CONSIGNE
Prolongez le texte de présentation de l'exposition « Les douceurs du péché » à partir de sa dernière phrase.

TEXTE SOURCE
◇ ◇ ◇ ◇
Les douceurs du péché, domaine étendu du livre
Une exposition dans l'espace de documentation du Frac PACA, à Marseille, du 7 septembre au 22 décembre 2013.
© JC Lett et NVDS
 
Commissaire : Stéphane Le Mercier.
Direction : Pascal Neveux.
 
Exposition dans le cadre des projets "Ulysses".
Propos sur l'exposition en général :
Les livres présentés se transforment en graphes, en cartes dépliables ou bien dévoilent, sous une apparente austérité, des trésors de tiroirs, des perspectives cachées. Par là, ils augmentent les possibilités du récit. Pour les dix artistes invités, la commande fut élémentaire. Il leur a été demandé de concevoir un projet à partir d’un document éditorial préexistant, que celui-ci leur fut proche (livre de chevet, souvenir de voyage) ou exhumé pour l’occasion. Enlumineurs, faussaires de génie, traducteurs cleptomanes, archivistes, toutes les postures sont bonnes pour mener à bien leur stratégie plastique.
◇ ◇ ◇ ◇
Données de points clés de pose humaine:
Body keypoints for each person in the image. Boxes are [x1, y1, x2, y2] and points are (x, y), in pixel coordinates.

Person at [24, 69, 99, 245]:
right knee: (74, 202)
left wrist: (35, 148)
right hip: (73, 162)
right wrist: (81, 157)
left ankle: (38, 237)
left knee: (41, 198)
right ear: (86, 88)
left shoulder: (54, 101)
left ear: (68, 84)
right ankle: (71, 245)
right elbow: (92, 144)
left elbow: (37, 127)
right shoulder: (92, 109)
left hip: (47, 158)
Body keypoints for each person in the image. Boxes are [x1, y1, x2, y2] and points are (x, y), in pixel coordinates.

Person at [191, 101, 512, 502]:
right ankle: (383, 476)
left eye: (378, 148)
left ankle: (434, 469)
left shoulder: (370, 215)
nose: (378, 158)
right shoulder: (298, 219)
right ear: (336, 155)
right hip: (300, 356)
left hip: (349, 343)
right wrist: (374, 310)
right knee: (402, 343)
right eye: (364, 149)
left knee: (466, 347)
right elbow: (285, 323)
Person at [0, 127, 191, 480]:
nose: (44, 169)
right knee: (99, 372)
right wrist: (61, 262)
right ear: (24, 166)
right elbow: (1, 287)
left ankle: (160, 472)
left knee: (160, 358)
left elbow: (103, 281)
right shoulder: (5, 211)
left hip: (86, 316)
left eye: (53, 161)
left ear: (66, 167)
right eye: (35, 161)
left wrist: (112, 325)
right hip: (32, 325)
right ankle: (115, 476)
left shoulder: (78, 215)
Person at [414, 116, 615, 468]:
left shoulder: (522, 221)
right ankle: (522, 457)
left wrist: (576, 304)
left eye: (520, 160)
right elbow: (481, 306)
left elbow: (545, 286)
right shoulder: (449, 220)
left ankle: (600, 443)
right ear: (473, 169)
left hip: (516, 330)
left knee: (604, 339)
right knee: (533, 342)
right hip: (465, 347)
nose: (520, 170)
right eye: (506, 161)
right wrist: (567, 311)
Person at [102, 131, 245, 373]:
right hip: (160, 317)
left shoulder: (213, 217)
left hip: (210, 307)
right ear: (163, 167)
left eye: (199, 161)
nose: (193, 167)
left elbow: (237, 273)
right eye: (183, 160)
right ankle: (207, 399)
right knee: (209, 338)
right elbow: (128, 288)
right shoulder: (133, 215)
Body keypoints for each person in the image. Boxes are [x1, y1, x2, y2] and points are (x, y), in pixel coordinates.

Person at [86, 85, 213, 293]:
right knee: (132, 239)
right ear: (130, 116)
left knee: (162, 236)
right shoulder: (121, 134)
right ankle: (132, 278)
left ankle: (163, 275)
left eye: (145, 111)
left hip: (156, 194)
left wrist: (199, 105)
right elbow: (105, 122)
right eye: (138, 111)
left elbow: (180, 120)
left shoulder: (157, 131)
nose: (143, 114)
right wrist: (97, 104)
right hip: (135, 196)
◇ ◇ ◇ ◇
ZONE DE RÉPONSE
Parfois, ces projets ont la discrétion tenace (Claude Horstmann, Hervé Humbert, Rémy Hysbergue, Babeth Rambault). L’intervention est modeste (encart, erratum, transformation de la couverture, jeu graphique). Ils peuvent s’apprécier comme des maquettes finalisées et rejoignent en cela, l’économie du projet artistique en attente d’un diffuseur. Parfois, ils s’étendent aux limites du volume (Samir Mougas, Guillaume Pinard, Niek van de Steeg) renouant ironiquement avec la tradition des machines de lecture (les dispositifs de la Renaissance permettant la manipulation de plusieurs incunables mais aussi les dernières tablettes numériques). Enfin, ils peuvent s’attarder sur ce que Gérard Genette a nommé le péritexte - la couverture (Serge Le Squer), les pages de garde (Lasse Schmidt Hansen) – ou bien dans le cadre du processus d’impression, les feuilles de calage, les macules (Pierre-Olivier Arnaud).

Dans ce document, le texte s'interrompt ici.